The major errors in azole drug susceptibility testing by ATB automated readings are a cause for concern for several reasons. Firstly, the very high pseudo-resistance may result in misleading clinical antifungal drug selection and increased costs for antifungal drugs. Secondly, national and international surveillance studies and epidemiological comparison studies may potentially get misleading results and conclusions if they simply used the ATB automated reading data - generally will over-estimate the China azoles antifungal resistance rates. Thirdly, the unwarranted use of alternative antifungal agents may promote further resistance in these agents, making future drug selection difficult [22]. Therefore, the ATB visual reading is generally recommended.

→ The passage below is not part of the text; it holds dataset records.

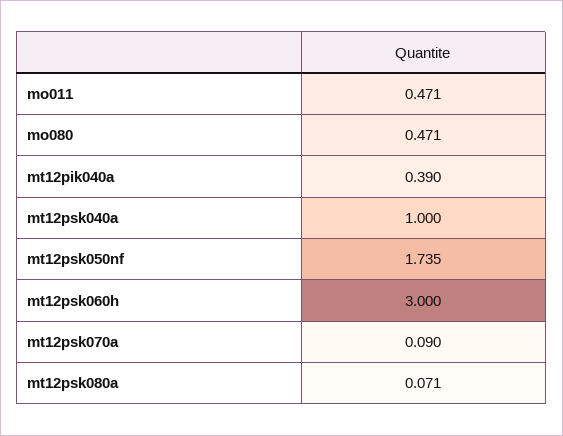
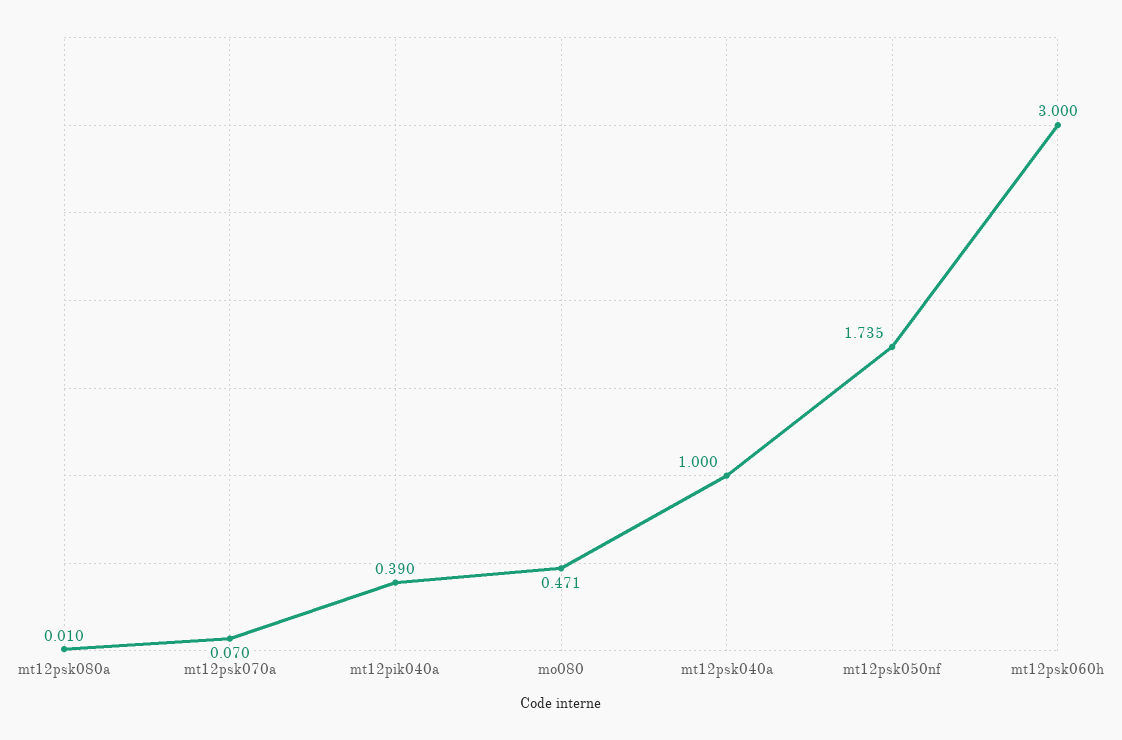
  {
-   "mo011": 0.471,
    "mo080": 0.471,
    "mt12pik040a": 0.39,
    "mt12psk040a": 1,
    "mt12psk050nf": 1.735,
    "mt12psk060h": 3,
-   "mt12psk070a": 0.09,
+   "mt12psk070a": 0.07,
-   "mt12psk080a": 0.071
+   "mt12psk080a": 0.01
  }

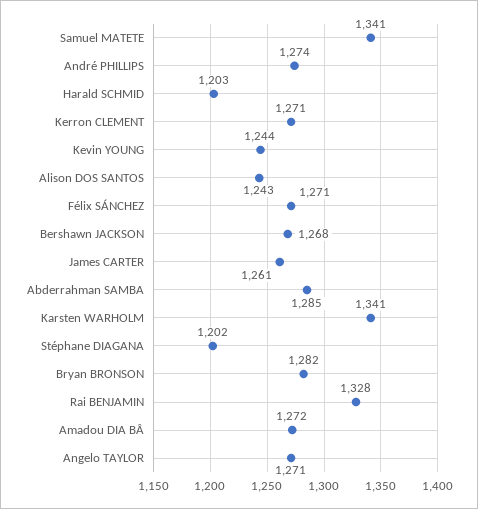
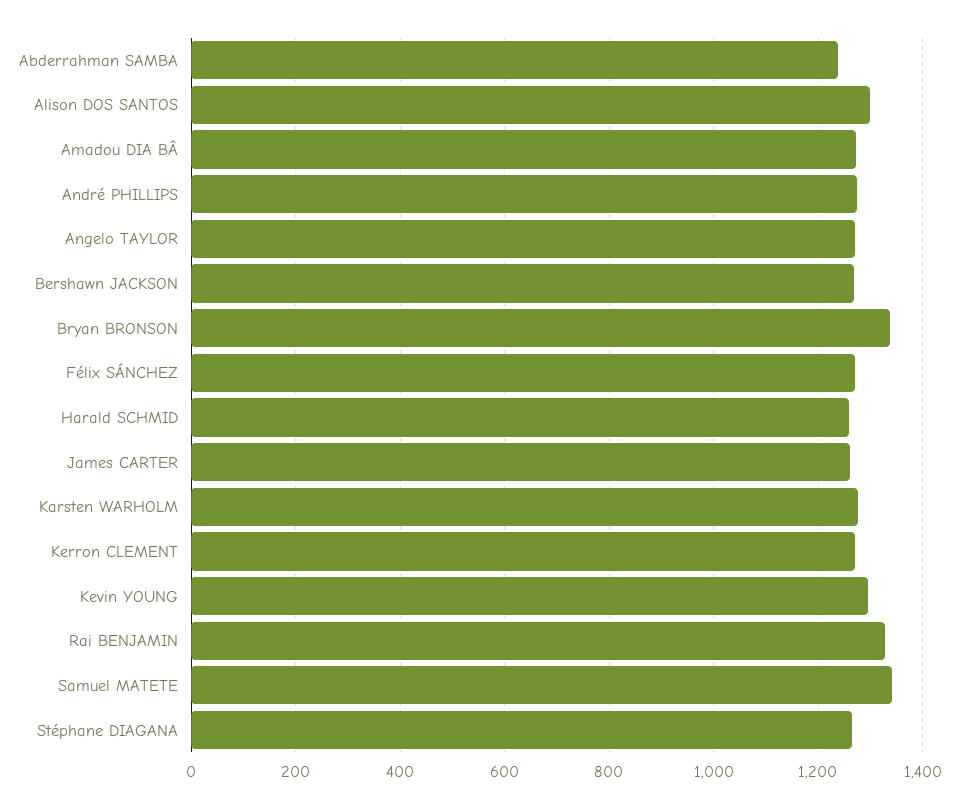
  {
    "Samuel MATETE": 1341,
    "André PHILLIPS": 1274,
-   "Harald SCHMID": 1203,
+   "Harald SCHMID": 1260,
    "Kerron CLEMENT": 1271,
-   "Kevin YOUNG": 1244,
+   "Kevin YOUNG": 1300,
-   "Alison DOS SANTOS": 1243,
+   "Alison DOS SANTOS": 1300,
    "Félix SÁNCHEZ": 1271,
    "Bershawn JACKSON": 1268,
    "James CARTER": 1261,
-   "Abderrahman SAMBA": 1285,
+   "Abderrahman SAMBA": 1240,
-   "Karsten WARHOLM": 1341,
+   "Karsten WARHOLM": 1280,
-   "Stéphane DIAGANA": 1202,
+   "Stéphane DIAGANA": 1260,
-   "Bryan BRONSON": 1282,
+   "Bryan BRONSON": 1340,
    "Rai BENJAMIN": 1328,
    "Amadou DIA BÂ": 1272,
    "Angelo TAYLOR": 1271
  }

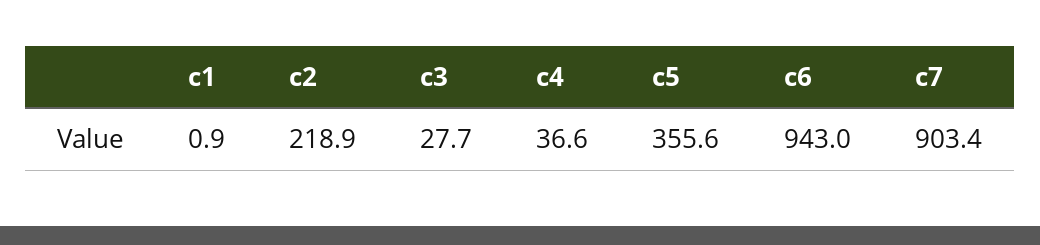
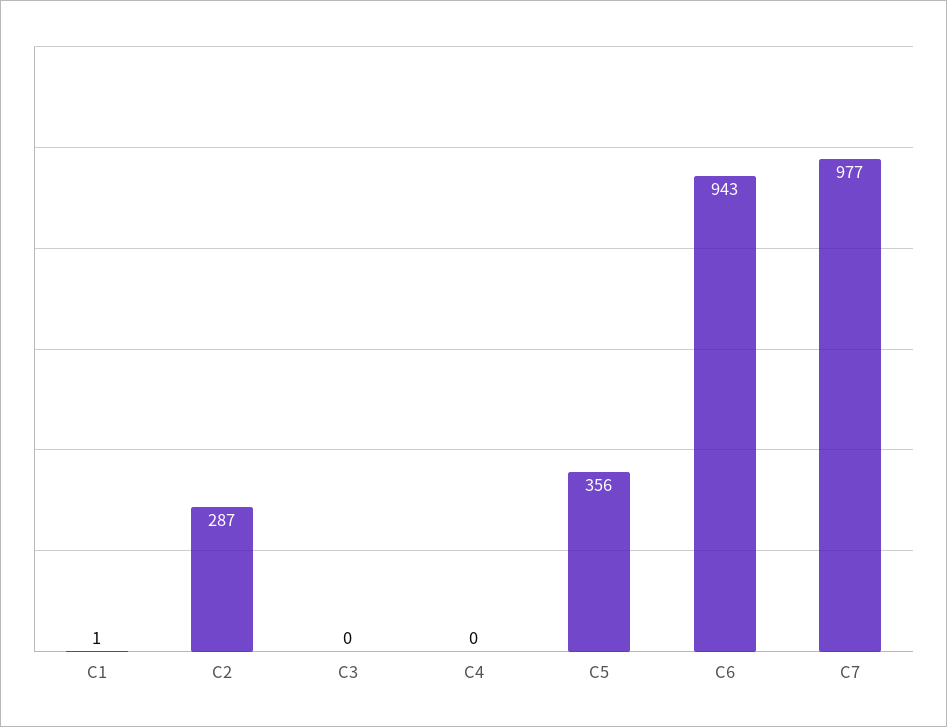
  {
    "c1": 0.9,
-   "c2": 218.9,
+   "c2": 287,
-   "c3": 27.7,
+   "c3": 0,
-   "c4": 36.6,
+   "c4": 0,
    "c5": 355.6,
    "c6": 943,
-   "c7": 903.4
+   "c7": 977
  }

The present study highlights the flaws encountered in commercial automated identification and susceptibility testing systems especially in developing countries. Very recently, similar problems were reported by Chowdhary et al. in Asia, where VITEK 2 (bioMérieux, Marcy I'Etoile, France) misidentified 10 Candida auris isolates as Candida haemulonii and 2 as Candida famata [23], [24]. The problems highlighted the need for an improvement and validation of the automated systems as well as alerting laboratory staff of the potential errors. Before the improvement of the automated reading system, we developed an algorithm to make good use of the ATB reading system, which is especially practical for surveillance programs.

Generally, the ATB FUNGUS 3 (visual reading) is a simple and accurate method for the determination of MICs for Candida spp., which is suitable for clinical microbiology use in developing countries like in Asia, Africa and South America. The present study served as an important experience in ATB FUNGUS 3 practical use for other countries where it is routinely used.